**About this exercise**.
Pick out every line in the rows below that contains the string "restart", matching case exactly, and copy each such line.

[Records supplied — start]

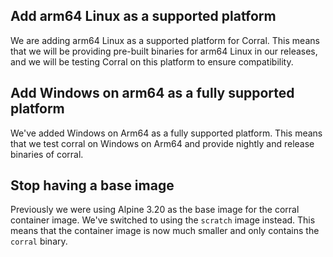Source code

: ## Add arm64 Linux as a supported platform

We are adding arm64 Linux as a supported platform for Corral. This means that we will be providing pre-built binaries for arm64 Linux in our releases, and we will be testing Corral on this platform to ensure compatibility.

## Add Windows on arm64 as a fully supported platform

We've added Windows on Arm64 as a fully supported platform. This means that we test corral on Windows on Arm64 and provide nightly and release binaries of corral.

## Stop having a base image

Previously we were using Alpine 3.20 as the base image for the corral container image. We've switched to using the `scratch` image instead. This means that the container image is now much smaller and only contains the `corral` binary.
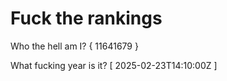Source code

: # Fuck the rankings

Who the hell am I?
{ 11641679 }

What fucking year is it?
[ 2025-02-23T14:10:00Z ]
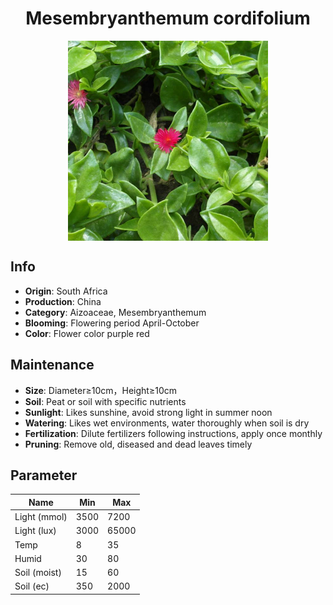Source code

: <h1 align='center'>Mesembryanthemum cordifolium</h1>
<p align="center">
    <img 
        align='center'
        width='320'
        src="../images/mesembryanthemum cordifolium.png" 
        alt='Mesembryanthemum cordifolium' />
</p>

## Info

 - **Origin**: South Africa
 - **Production**: China
 - **Category**: Aizoaceae, Mesembryanthemum
 - **Blooming**: Flowering period April-October
 - **Color**: Flower color purple red

## Maintenance

 - **Size**: Diameter≥10cm，Height≥10cm
 - **Soil**: Peat or soil with specific nutrients
 - **Sunlight**: Likes sunshine, avoid strong light in summer noon
 - **Watering**: Likes wet environments, water thoroughly when soil is dry
 - **Fertilization**: Dilute fertilizers following instructions, apply once monthly
 - **Pruning**: Remove old, diseased and dead leaves timely

## Parameter

| Name         | Min  | Max   |
|--------------|------|-------|
| Light (mmol) | 3500 | 7200  |
| Light (lux)  | 3000 | 65000 |
| Temp         | 8    | 35    |
| Humid        | 30   | 80    |
| Soil (moist) | 15   | 60    |
| Soil (ec)    | 350  | 2000  |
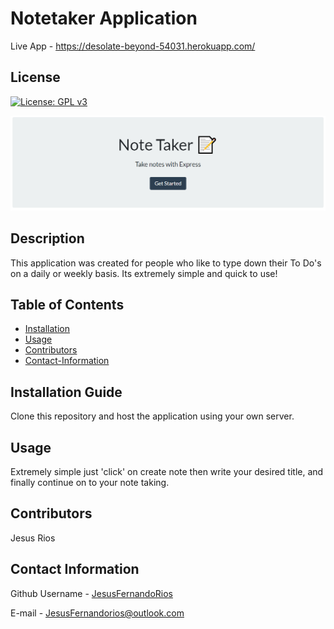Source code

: # Notetaker Application 

Live App - https://desolate-beyond-54031.herokuapp.com/

## License 
[![License: GPL v3](https://img.shields.io/badge/License-GPL%20v3-blue.svg)](http://www.gnu.org/licenses/gpl-3.0)                                 


![Notetaker](notetaker.png)


## Description
This application was created for people who like to type down their To Do's on a daily or weekly basis. Its extremely simple and quick to use!

## Table of Contents
* [Installation](#Installation-Guide)
* [Usage](#Usage)
* [Contributors](#Contributors)
* [Contact-Information](#contact-Information)

## Installation Guide
Clone this repository and host the application using your own server.
        
## Usage
Extremely simple just 'click' on create note then write your desired title, and finally continue on to your note taking.
        
## Contributors
Jesus Rios

## Contact Information
Github Username - [JesusFernandoRios](http://github.com/JesusFernandoRios)

E-mail - JesusFernandorios@outlook.com
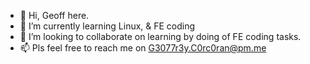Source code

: - 👋 Hi, Geoff here.
- 🌱 I’m currently learning Linux, & FE coding
- 💞️ I’m looking to collaborate on learning by doing of FE coding tasks.
- 📫 Pls feel free to reach me on G3077r3y.C0rc0ran@pm.me

<!---
G3077r3yC0rc0ran/G3077r3yC0rc0ran is a ✨ special ✨ repository because its `README.md` (this file) appears on your GitHub profile.
You can click the Preview link to take a look at your changes.
--->
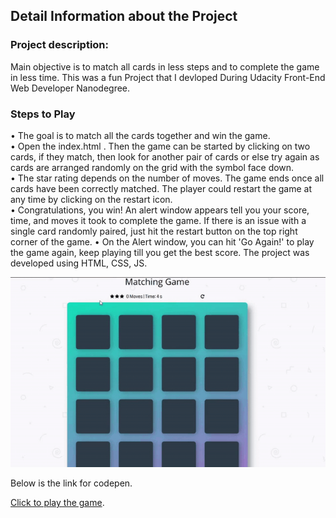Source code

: ## Detail Information about the Project

### Project description: 

 Main objective is to match all cards in less steps and to complete the game in less time. This was a fun Project that I devloped During Udacity Front-End Web Developer Nanodegree. 


### Steps to Play 
• The goal is to match all the cards together and win the game.    
• Open the index.html . Then the game can be started by clicking on two cards, if they match, then look for another pair of cards or else try again as cards are arranged randomly on the grid with the symbol face down.    
• The star rating depends on the number of moves. The game ends once all cards have been correctly matched. The player could restart   the game at any time by clicking on the restart icon.    
• Congratulations, you win! An alert window appears tell you your score, time, and moves it took to complete the game. If there is            an issue with a single card randomly paired, just hit the restart button on the top right corner of the game.
• On the Alert window, you can hit 'Go Again!' to play the game again, keep playing till you get the best score.
The project was developed using HTML, CSS, JS.

 


![](images/game.gif)


Below is the link for codepen.

[Click to play the game](https://codepen.io/smit10/project/full/Xbqmpa).
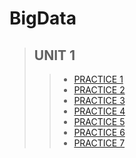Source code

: # BigData

>## UNIT 1
>> * [PRACTICE 1 ](https://github.com/Eduardoitt/BigData/blob/Unidad1/Unidad1/Practicas_Tarea/Practica1/Readme.md)
>> * [PRACTICE 2 ](https://github.com/Eduardoitt/BigData/blob/Unidad1/Unidad1/Practicas_Tarea/Practica2/Readme.md)
>> * [PRACTICE 3 ](https://github.com/Eduardoitt/BigData/blob/Unidad1/Unidad1/Practicas_Tarea/Practica3/Readme.md)
>> * [PRACTICE 4 ](https://github.com/Eduardoitt/BigData/blob/Unidad1/Unidad1/Practicas_Tarea/Tarea/PearsonCorrelation.md)
>> * [PRACTICE 5 ](https://github.com/Eduardoitt/BigData/blob/Unidad1/Unidad1/Practicas_Tarea/Practica5/Readme.md)
>> * [PRACTICE 6 ](https://github.com/Eduardoitt/BigData/blob/Unidad1/Unidad1/Practicas_Tarea/Practica6/Readme.md)
>> * [PRACTICE 7 ](https://github.com/Eduardoitt/BigData/blob/Unidad1/Unidad1/Practicas_Tarea/Tarea/PearsonCorrelation.md)

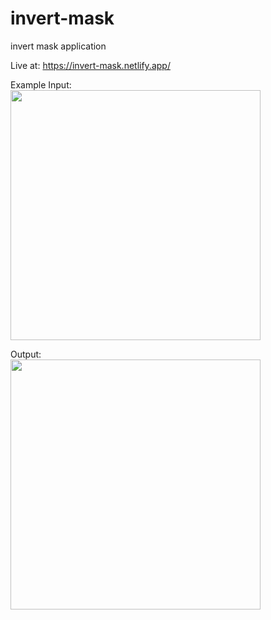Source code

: # invert-mask
invert mask application

Live at: 
https://invert-mask.netlify.app/

Example Input:
<br><img src="https://user-images.githubusercontent.com/63675087/230492739-cdf16f9f-d200-42f7-8c15-23a22c7ce904.jpg" width="400" height="auto">

Output: 
<br><img src="https://user-images.githubusercontent.com/63675087/230492784-019cf76e-3296-4842-ac9a-d00c54c5a76b.png" width="400" height="auto">
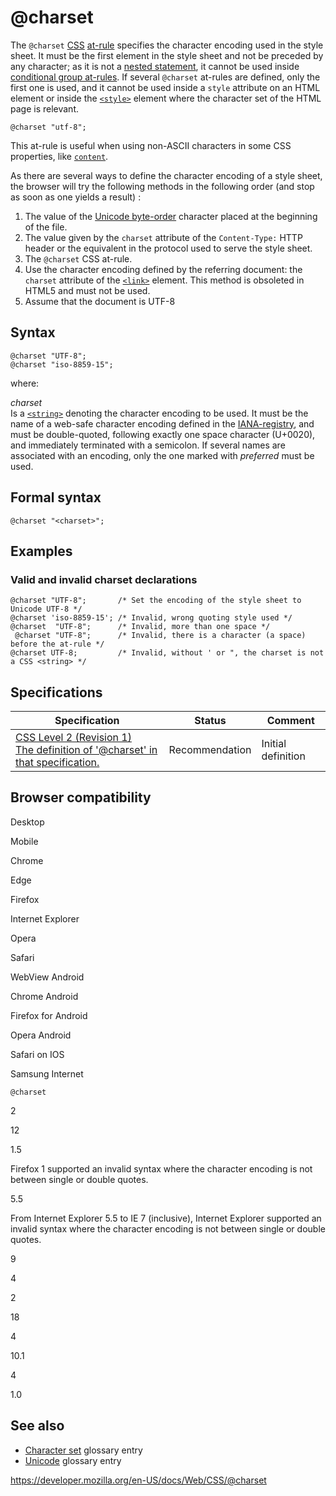 # @charset

The `@charset` [CSS](https://developer.mozilla.org/en-US/docs/Web/CSS) [at-rule](at-rule) specifies the character encoding used in the style sheet. It must be the first element in the style sheet and not be preceded by any character; as it is not a [nested statement](syntax#nested_statements), it cannot be used inside [conditional group at-rules](at-rule#conditional_group_rules). If several `@charset` at-rules are defined, only the first one is used, and it cannot be used inside a `style` attribute on an HTML element or inside the [`<style>`](https://developer.mozilla.org/en-US/docs/Web/HTML/Element/style) element where the character set of the HTML page is relevant.

    @charset "utf-8";

This at-rule is useful when using non-ASCII characters in some CSS properties, like [`content`](content).

As there are several ways to define the character encoding of a style sheet, the browser will try the following methods in the following order (and stop as soon as one yields a result) :

1.  The value of the [Unicode byte-order](https://en.wikipedia.org/wiki/Byte_order_mark) character placed at the beginning of the file.
2.  The value given by the `charset` attribute of the `Content-Type:` HTTP header or the equivalent in the protocol used to serve the style sheet.
3.  The `@charset` CSS at-rule.
4.  Use the character encoding defined by the referring document: the `charset` attribute of the [`<link>`](https://developer.mozilla.org/en-US/docs/Web/HTML/Element/link) element. This method is obsoleted in HTML5 and must not be used.
5.  Assume that the document is UTF-8

## Syntax

    @charset "UTF-8";
    @charset "iso-8859-15";

where:

_charset_  
Is a [`<string>`](string) denoting the character encoding to be used. It must be the name of a web-safe character encoding defined in the [IANA-registry](https://www.iana.org/assignments/character-sets), and must be double-quoted, following exactly one space character (U+0020), and immediately terminated with a semicolon. If several names are associated with an encoding, only the one marked with _preferred_ must be used.

## Formal syntax

    @charset "<charset>";

## Examples

### Valid and invalid charset declarations

    @charset "UTF-8";       /* Set the encoding of the style sheet to Unicode UTF-8 */
    @charset 'iso-8859-15'; /* Invalid, wrong quoting style used */
    @charset  "UTF-8";      /* Invalid, more than one space */
     @charset "UTF-8";      /* Invalid, there is a character (a space) before the at-rule */
    @charset UTF-8;         /* Invalid, without ' or ", the charset is not a CSS <string> */

## Specifications

<table><thead><tr class="header"><th>Specification</th><th>Status</th><th>Comment</th></tr></thead><tbody><tr class="odd"><td><a href="https://www.w3.org/TR/CSS2/syndata.html#x57">CSS Level 2 (Revision 1)<br />
<span class="small">The definition of '@charset' in that specification.</span></a></td><td><span class="spec-rec">Recommendation</span></td><td>Initial definition</td></tr></tbody></table>

## Browser compatibility

Desktop

Mobile

Chrome

Edge

Firefox

Internet Explorer

Opera

Safari

WebView Android

Chrome Android

Firefox for Android

Opera Android

Safari on IOS

Samsung Internet

`@charset`

2

12

1.5

Firefox 1 supported an invalid syntax where the character encoding is not between single or double quotes.

5.5

From Internet Explorer 5.5 to IE 7 (inclusive), Internet Explorer supported an invalid syntax where the character encoding is not between single or double quotes.

9

4

2

18

4

10.1

4

1.0

## See also

- [Character set](https://developer.mozilla.org/en-US/docs/Glossary/character_set) glossary entry
- [Unicode](https://developer.mozilla.org/en-US/docs/Glossary/Unicode) glossary entry

<a href="https://developer.mozilla.org/en-US/docs/Web/CSS/@charset" class="_attribution-link">https://developer.mozilla.org/en-US/docs/Web/CSS/@charset</a>
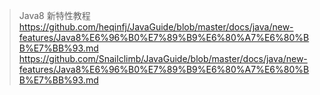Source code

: > Java8 新特性教程
> https://github.com/heqinfj/JavaGuide/blob/master/docs/java/new-features/Java8%E6%96%B0%E7%89%B9%E6%80%A7%E6%80%BB%E7%BB%93.md
> https://github.com/Snailclimb/JavaGuide/blob/master/docs/java/new-features/Java8%E6%96%B0%E7%89%B9%E6%80%A7%E6%80%BB%E7%BB%93.md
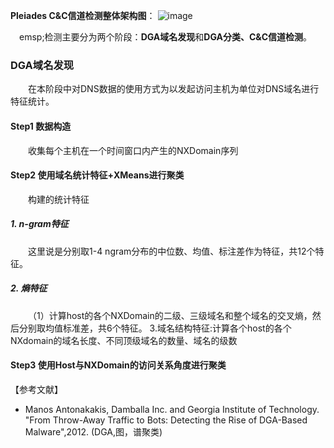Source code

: 
**Pleiades C&C信道检测整体架构图**：
![image](https://raw.githubusercontent.com/AnchoretY/images/master/blog/image.hivsidjdpi5.png)

&emsp;emsp;检测主要分为两个阶段：**DGA域名发现**和**DGA分类、C&C信道检测**。


### DGA域名发现
&emsp;&emsp;在本阶段中对DNS数据的使用方式为以发起访问主机为单位对DNS域名进行特征统计。

#### Step1 数据构造
&emsp;&emsp;收集每个主机在一个时间窗口内产生的NXDomain序列

#### Step2 使用域名统计特征+XMeans进行聚类
&emsp;&emsp;构建的统计特征  
##### 1. n-gram特征
&emsp;&emsp;这里说是分别取1-4 ngram分布的中位数、均值、标注差作为特征，共12个特征。
##### 2. 熵特征
&emsp;&emsp;（1）计算host的各个NXDomain的二级、三级域名和整个域名的交叉熵，然后分别取均值标准差，共6个特征。
3.域名结构特征:计算各个host的各个NXdomain的域名长度、不同顶级域名的数量、域名的级数


#### Step3 使用Host与NXDomain的访问关系角度进行聚类







【参考文献】
- Manos Antonakakis, Damballa Inc. and Georgia Institute of Technology. "From Throw-Away Traffic to Bots: Detecting the Rise of DGA-Based Malware",2012. (DGA,图，谱聚类)
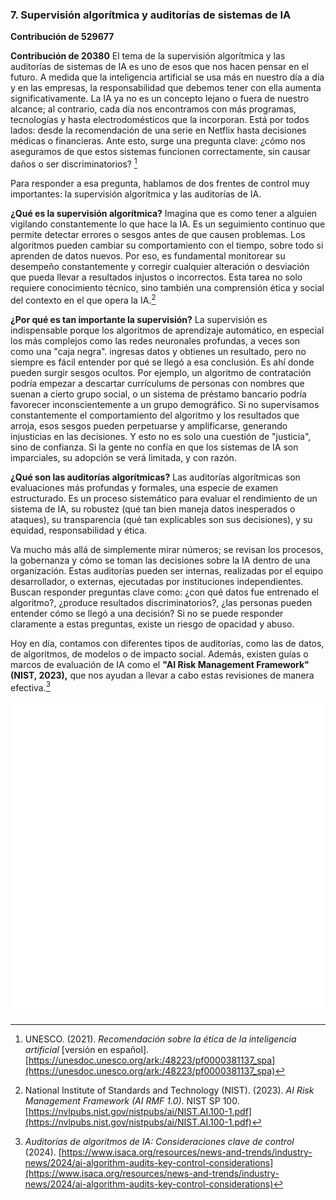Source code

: ### 7. Supervisión algorítmica y auditorías de sistemas de IA

**Contribución de 529677**

**Contribución de 20380**
El tema de la supervisión algorítmica y las auditorías de sistemas de IA es uno de esos que nos hacen pensar en el futuro. A medida que la inteligencia artificial se usa más en nuestro día a día y en las empresas, la responsabilidad que debemos tener con ella aumenta significativamente. La IA ya no es un concepto lejano o fuera de nuestro alcance; al contrario, cada día nos encontramos con más programas, tecnologías y hasta electrodomésticos que la incorporan. Está por todos lados: desde la recomendación de una serie en Netflix hasta decisiones médicas o financieras. Ante esto, surge una pregunta clave: ¿cómo nos aseguramos de que estos sistemas funcionen correctamente, sin causar daños o ser discriminatorios? [^23]

Para responder a esa pregunta, hablamos de dos frentes de control muy importantes: la supervisión algorítmica y las auditorías de IA.

**¿Qué es la supervisión algorítmica?**
Imagina que es como tener a alguien vigilando constantemente lo que hace la IA. Es un seguimiento continuo que permite detectar errores o sesgos antes de que causen problemas. Los algoritmos pueden cambiar su comportamiento con el tiempo, sobre todo si aprenden de datos nuevos. Por eso, es fundamental monitorear su desempeño constantemente y corregir cualquier alteración o desviación que pueda llevar a resultados injustos o incorrectos. Esta tarea no solo requiere conocimiento técnico, sino también una comprensión ética y social del contexto en el que opera la IA.[^25]

**¿Por qué es tan importante la supervisión?**
La supervisión es indispensable porque los algoritmos de aprendizaje automático, en especial los más complejos como las redes neuronales profundas, a veces son como una "caja negra". ingresas datos y obtienes un resultado, pero no siempre es fácil entender por qué se llegó a esa conclusión. Es ahí donde pueden surgir sesgos ocultos. Por ejemplo, un algoritmo de contratación podría empezar a descartar currículums de personas con nombres que suenan a cierto grupo social, o un sistema de préstamo bancario podría favorecer inconscientemente a un grupo demográfico. Si no supervisamos constantemente el comportamiento del algoritmo y los resultados que arroja, esos sesgos pueden perpetuarse y amplificarse, generando injusticias en las decisiones. Y esto no es solo una cuestión de "justicia", sino de confianza. Si la gente no confía en que los sistemas de IA son imparciales, su adopción se verá limitada, y con razón.

**¿Qué son las auditorías algorítmicas?**
Las auditorías algorítmicas son evaluaciones más profundas y formales, una especie de examen estructurado. Es un proceso sistemático para evaluar el rendimiento de un sistema de IA, su robustez (qué tan bien maneja datos inesperados o ataques), su transparencia (qué tan explicables son sus decisiones), y su equidad, responsabilidad y ética.

Va mucho más allá de simplemente mirar números; se revisan los procesos, la gobernanza y cómo se toman las decisiones sobre la IA dentro de una organización. Estas auditorías pueden ser internas, realizadas por el equipo desarrollador, o externas, ejecutadas por instituciones independientes. Buscan responder preguntas clave como: ¿con qué datos fue entrenado el algoritmo?, ¿produce resultados discriminatorios?, ¿las personas pueden entender cómo se llegó a una decisión? Si no se puede responder claramente a estas preguntas, existe un riesgo de opacidad y abuso.

Hoy en día, contamos con diferentes tipos de auditorías, como las de datos, de algoritmos, de modelos o de impacto social. Además, existen guías o marcos de evaluación de IA como el **"AI Risk Management Framework" (NIST, 2023),** que nos ayudan a llevar a cabo estas revisiones de manera efectiva.[^24] 

![Monograma.png](js/Monograma.png) 


[^23]: UNESCO. (2021). *Recomendación sobre la ética de la inteligencia artificial* [versión en español]. [https://unesdoc.unesco.org/ark:/48223/pf0000381137_spa](https://unesdoc.unesco.org/ark:/48223/pf0000381137_spa)

[^24]: *Auditorías de algoritmos de IA: Consideraciones clave de control* (2024). [https://www.isaca.org/resources/news-and-trends/industry-news/2024/ai-algorithm-audits-key-control-considerations](https://www.isaca.org/resources/news-and-trends/industry-news/2024/ai-algorithm-audits-key-control-considerations)

[^25]: National Institute of Standards and Technology (NIST). (2023). *AI Risk Management Framework (AI RMF 1.0)*. NIST SP 100. [https://nvlpubs.nist.gov/nistpubs/ai/NIST.AI.100-1.pdf](https://nvlpubs.nist.gov/nistpubs/ai/NIST.AI.100-1.pdf)
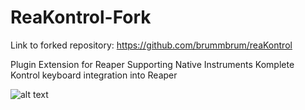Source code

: # ReaKontrol-Fork
Link to forked repository:
https://github.com/brummbrum/reaKontrol

Plugin Extension for Reaper
Supporting Native Instruments Komplete Kontrol keyboard integration into Reaper

![alt text](https://raw.githubusercontent.com/brummbrum/reaKontrol/master/ReaKontrol_v092_img.jpg)
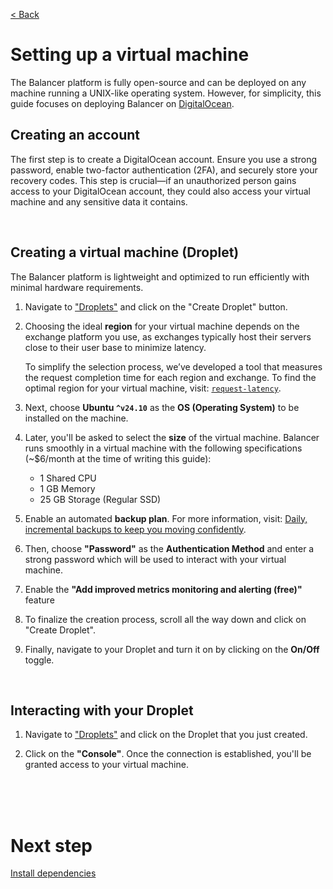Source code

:[< Back](../../README.md#getting-started)

# Setting up a virtual machine

The Balancer platform is fully open-source and can be deployed on any machine running a UNIX-like operating system. However, for simplicity, this guide focuses on deploying Balancer on [DigitalOcean](https://www.digitalocean.com/).



## Creating an account

The first step is to create a DigitalOcean account. Ensure you use a strong password, enable two-factor authentication (2FA), and securely store your recovery codes. This step is crucial—if an unauthorized person gains access to your DigitalOcean account, they could also access your virtual machine and any sensitive data it contains.



<br/>

## Creating a virtual machine (Droplet)

The Balancer platform is lightweight and optimized to run efficiently with minimal hardware requirements.

1. Navigate to ["Droplets"](https://cloud.digitalocean.com/droplets) and click on the "Create Droplet" button.

2. Choosing the ideal **region** for your virtual machine depends on the exchange platform you use, as exchanges typically host their servers close to their user base to minimize latency.

   To simplify the selection process, we’ve developed a tool that measures the request completion time for each region and exchange. To find the optimal region for your virtual machine, visit: [`request-latency`](https://github.com/bitcoin-balancer/request-latency).

3. Next, choose **Ubuntu `^v24.10`** as the **OS (Operating System)** to be installed on the machine.

4. Later, you'll be asked to select the **size** of the virtual machine. Balancer runs smoothly in a virtual machine with the following specifications (~$6/month at the time of writing this guide):

   - 1 Shared CPU
   - 1 GB Memory
   - 25 GB Storage (Regular SSD)


5. Enable an automated **backup plan**. For more information, visit: [Daily, incremental backups to keep you moving confidently](https://www.digitalocean.com/products/backups).

6. Then, choose **"Password"** as the **Authentication Method** and enter a strong password which will be used to interact with your virtual machine. 

7. Enable the **"Add improved metrics monitoring and alerting (free)"** feature

8. To finalize the creation process, scroll all the way down and click on "Create Droplet".

9. Finally, navigate to your Droplet and turn it on by clicking on the **On/Off** toggle.



<br/>

## Interacting with your Droplet

1. Navigate to ["Droplets"](https://cloud.digitalocean.com/droplets) and click on the Droplet that you just created.

2. Click on the **"Console"**. Once the connection is established, you'll be granted access to your virtual machine.



<br/><br/><br/>

# Next step

[Install dependencies](../install-dependencies/index.md)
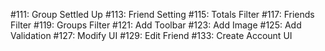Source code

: #111: Group Settled Up
#113: Friend Setting
#115: Totals Filter
#117: Friends Filter
#119: Groups Filter
#121: Add Toolbar
#123: Add Image
#125: Add Validation
#127: Modify UI
#129: Edit Friend
#133: Create Account UI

[Records supplied — finish]

**Worked solution**.
• The star rating depends on the number of moves. The game ends once all cards have been correctly matched. The player could restart   the game at any time by clicking on the restart icon.    
• Congratulations, you win! An alert window appears tell you your score, time, and moves it took to complete the game. If there is            an issue with a single card randomly paired, just hit the restart button on the top right corner of the game.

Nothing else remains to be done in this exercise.